Saturday, October 20, 2007

After two rainy, foggy and rather dreadful (weather-wise) days the blue sky looks promising and the colors of the leaves are awesome. It will be a nice weekend.

We woke up late after having gone to bed late. We watched and episode of Foyle’s War followed by one from Perry Mason, with Sita and Jim, eating home-made pizza. Afterwards we could not get the Perry Mason tune out of our heads and we all kept humming it. We even marched to our bedroom in step with the tune, Axel in the lead, doing his zombie act, me following with tears (of laughter) streaming down my face. Only the brace was missing from the show. It is sitting, rather mildewed, out in the yard on a lawn chair, waiting for us to figure out what to do with it.

It was a dream-filled night for both of us and we recounted our dreams to each other in the hope of capturing as much as possible. Axel’s dream was rather revealing about what is going on in his arm. He was trying to get together and then re-assemble something that he had lost and that was disassembled. It consisted of tubes and pieces of cloth and there was some connection with the pain that comes from change and turning over; in his dream he almost finished assembling the piece. The dream turned out rather descriptive of the big event of yesterday. Here what happened in his own words, taken by dictation:

“Betty, my occupational therapist was working on redoing my brace. I sat looking at my hand and wondered if I could try to move it and concentrated on doing just that. After a couple of minutes I noticed a few tiny spasms of the muscles in my forearm. Not that the wrist was lifting or anything like that but there was a flicker of activity. I pointed this out to Betty and she asked me to repeat it. She said “omigod, there is some movement there.” Then she had me repeat it again while she closed her eyes (“I will feel your forearm and close my eyes so I won’t be fooling myself, because I want to see movement so badly.”) And when she felt the movement I started to cry and she said, “Axel, we’ve finally done it, there is something there!” She called another therapist over to confirm her observation, and she felt it too: tiny little movement of the muscle. You could see it. We looked at the pictures in the big book on anatomy and she showed me all the extensor muscles that govern the fingers and wrist which are all controlled by the radial nerve.”

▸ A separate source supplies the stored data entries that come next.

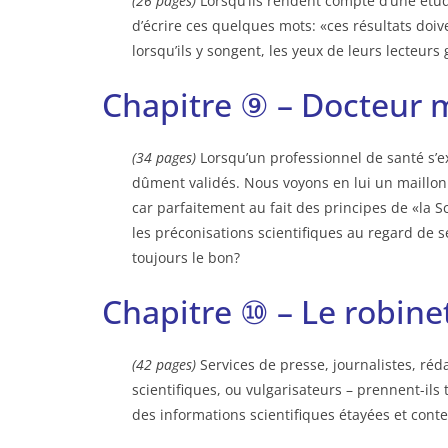
(26 pages)
Lorsqu’ils rendent compte d’une étu
d’écrire ces quelques mots: «ces résultats doi
lorsqu’ils y songent, les yeux de leurs lecteurs
Chapitre ⑨ – Docteur m
(34 pages)
Lorsqu’un professionnel de santé s’ex
dûment validés. Nous voyons en lui un maillon 
car parfaitement au fait des principes de «la Sc
les préconisations scientifiques au regard de s
toujours le bon?
Chapitre ⑩ – Le robinet 
(42 pages)
Services de presse, journalistes, ré
scientifiques, ou vulgarisateurs – prennent-ils
des informations scientifiques étayées et conte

He called Sita and me at home and if I had not been taking my hot and cold water footbaths at the time we would have danced in the kitchen. The nerve is coming back!

I had another rich EMDR session in which we explored my going back to work and the fears of not being able to deliver up to my own (high) standards and the difficulty I foresee of falling back in step with the pace of the world out there. It is a pace that is too fast for a recovering broken ankle and many sore muscles. The reflection and insights were triggered by the words ‘in step’ that popped out with images of relentless marching bands and a little child trying to march to the beat but not quite able to do so. That would be me.

We ended another week of busy schedules with our two simultaneous acupuncture sessions. For me these sessions, after the needles are in, are very relaxing. We both felt limber and in high spirits when we emerged an hour and a half later. And that is when I cooked up the idea of making a pizza from scratch (Axel wanted to buy one but I talked him out of it). I have also gotten an early start on the Christmas mustard making. There will be so many more pots to deliver this year. Sita is my apprentice and she made her very own mustard which is so delicious that we are already eating it.